@
Spooner
I'm back with some marketing questions. I'm also still working on improving shading etc, but my main questions are about marketing, pricing, that kind of thing.
I know that I don't have a shop banner yet. I'll do it once I figure out what to put on it (maybe my sona {the blue rattlesnake from my old shop link sig image}?)
I know that I don't have an image link to my art shop in my signature right now. The old one didn't match my current style and I'm thinking of overhauling my whole signature so.
I know that I have no FR dragon portrait examples. I haven't made any I like.
So, I've been considering what I can do to make stuff sell better, given that my confidence on anything FR-based other than Banescales is nonexistent. I've come up with the following ideas for other styles I can offer.
1. (no examples yet, sorry) Headshots
150*150 px MSN icon-style headshots of dragons or OCs. Dragon ones might be on the same base if I can make a base I like. Simple gradient backgrounds, possibly eyeblinks or sparkles but no other animations. Would be priced lower than my fullbody sprites/portraits - I'm thinking still "pay what you feel's fair" but dropping the minimum to 100/150g.

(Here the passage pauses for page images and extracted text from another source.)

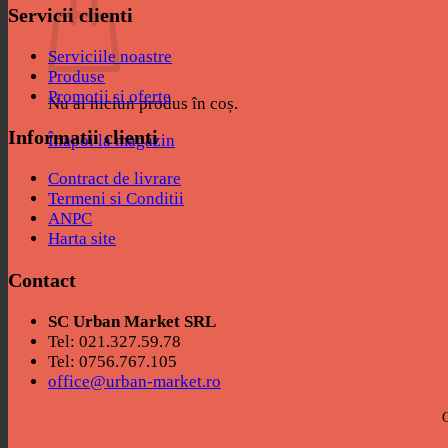
Servicii clienti
Serviciile noastre
Produse
Promotii si oferte
Nu ai niciun produs în coș.
Informatii clienti
Înapoi la magazin
Contract de livrare
Termeni si Conditii
ANPC
Harta site
Contact
SC Urban Market SRL
Tel: 021.327.59.78
Tel: 0756.767.105
office@urban-market.ro
C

This would allow me to maybe do more with FR dragons with apparel without having to deal with legs and wings, which are the main thing that trips me up.
2. Whatever I can call these
My highest-work, but also highest quality, style, which I've started using more consistently for my own characters. Traditional sketch, resized to 1024 height, pixeled over lines and then colored as usual. Would have a minimum price higher than the sprites/portraits - how much so? Wouldn't offer animation on these. And yes, I know that the human example's hair isn't shaded. The gradients are a fundamental part of her design and I couldn't figure out how to shade that in a way that was consistent with the rest of it. I was thinking this might help as an option for people who don't like "pixel art" (TM) by providing something bigger and that looks more impressive on the example list.
Also, my final question is generally with pricing - right now, I'm doing the "pay what you feel's fair, here's the minimum price" system, but should I maybe not do that? I don't have that big of a sample, but save a couple of people who've generously tipped, most people seem willing to go for 200g for a sprite and something in the 300-400g range for a portrait. Should I just set flat prices? Would that make any appreciable difference? My current plan is to keep the minimum prices, but expand them into categories e.g. "minimum 100g" for a headshot, minimum 200g for a sprite or portrait, minimum 500g for one of the big ones.
Also, I may have the capacity to be set up for USD payment in the near future. That'd be pure PWYW because I have no idea how it works in reference to stuff that only exists digitally, but would it even be worth it to offer?